====== EXTRACTED RECORDS ======
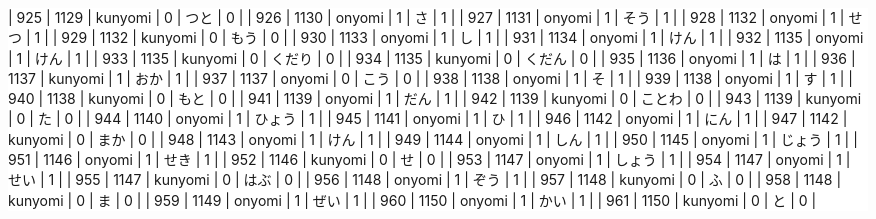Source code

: | 925 | 1129 | kunyomi | 0 | つと | 0 |
| 926 | 1130 | onyomi | 1 | さ | 1 |
| 927 | 1131 | onyomi | 1 | そう | 1 |
| 928 | 1132 | onyomi | 1 | せつ | 1 |
| 929 | 1132 | kunyomi | 0 | もう | 0 |
| 930 | 1133 | onyomi | 1 | し | 1 |
| 931 | 1134 | onyomi | 1 | けん | 1 |
| 932 | 1135 | onyomi | 1 | けん | 1 |
| 933 | 1135 | kunyomi | 0 | くだり | 0 |
| 934 | 1135 | kunyomi | 0 | くだん | 0 |
| 935 | 1136 | onyomi | 1 | は | 1 |
| 936 | 1137 | kunyomi | 1 | おか | 1 |
| 937 | 1137 | onyomi | 0 | こう | 0 |
| 938 | 1138 | onyomi | 1 | そ | 1 |
| 939 | 1138 | onyomi | 1 | す | 1 |
| 940 | 1138 | kunyomi | 0 | もと | 0 |
| 941 | 1139 | onyomi | 1 | だん | 1 |
| 942 | 1139 | kunyomi | 0 | ことわ | 0 |
| 943 | 1139 | kunyomi | 0 | た | 0 |
| 944 | 1140 | onyomi | 1 | ひょう | 1 |
| 945 | 1141 | onyomi | 1 | ひ | 1 |
| 946 | 1142 | onyomi | 1 | にん | 1 |
| 947 | 1142 | kunyomi | 0 | まか | 0 |
| 948 | 1143 | onyomi | 1 | けん | 1 |
| 949 | 1144 | onyomi | 1 | しん | 1 |
| 950 | 1145 | onyomi | 1 | じょう | 1 |
| 951 | 1146 | onyomi | 1 | せき | 1 |
| 952 | 1146 | kunyomi | 0 | せ | 0 |
| 953 | 1147 | onyomi | 1 | しょう | 1 |
| 954 | 1147 | onyomi | 1 | せい | 1 |
| 955 | 1147 | kunyomi | 0 | はぶ | 0 |
| 956 | 1148 | onyomi | 1 | ぞう | 1 |
| 957 | 1148 | kunyomi | 0 | ふ | 0 |
| 958 | 1148 | kunyomi | 0 | ま | 0 |
| 959 | 1149 | onyomi | 1 | ぜい | 1 |
| 960 | 1150 | onyomi | 1 | かい | 1 |
| 961 | 1150 | kunyomi | 0 | と | 0 |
======
Reproduce, character for character, the lines above that run between the one holding "kunyomi | 0 | つと | 0 |" and the one holding "kunyomi | 0 | た | 0 |", both of those lines included.

▶ **TASK RESULT**:
: | 925 | 1129 | kunyomi | 0 | つと | 0 |
| 926 | 1130 | onyomi | 1 | さ | 1 |
| 927 | 1131 | onyomi | 1 | そう | 1 |
| 928 | 1132 | onyomi | 1 | せつ | 1 |
| 929 | 1132 | kunyomi | 0 | もう | 0 |
| 930 | 1133 | onyomi | 1 | し | 1 |
| 931 | 1134 | onyomi | 1 | けん | 1 |
| 932 | 1135 | onyomi | 1 | けん | 1 |
| 933 | 1135 | kunyomi | 0 | くだり | 0 |
| 934 | 1135 | kunyomi | 0 | くだん | 0 |
| 935 | 1136 | onyomi | 1 | は | 1 |
| 936 | 1137 | kunyomi | 1 | おか | 1 |
| 937 | 1137 | onyomi | 0 | こう | 0 |
| 938 | 1138 | onyomi | 1 | そ | 1 |
| 939 | 1138 | onyomi | 1 | す | 1 |
| 940 | 1138 | kunyomi | 0 | もと | 0 |
| 941 | 1139 | onyomi | 1 | だん | 1 |
| 942 | 1139 | kunyomi | 0 | ことわ | 0 |
| 943 | 1139 | kunyomi | 0 | た | 0 |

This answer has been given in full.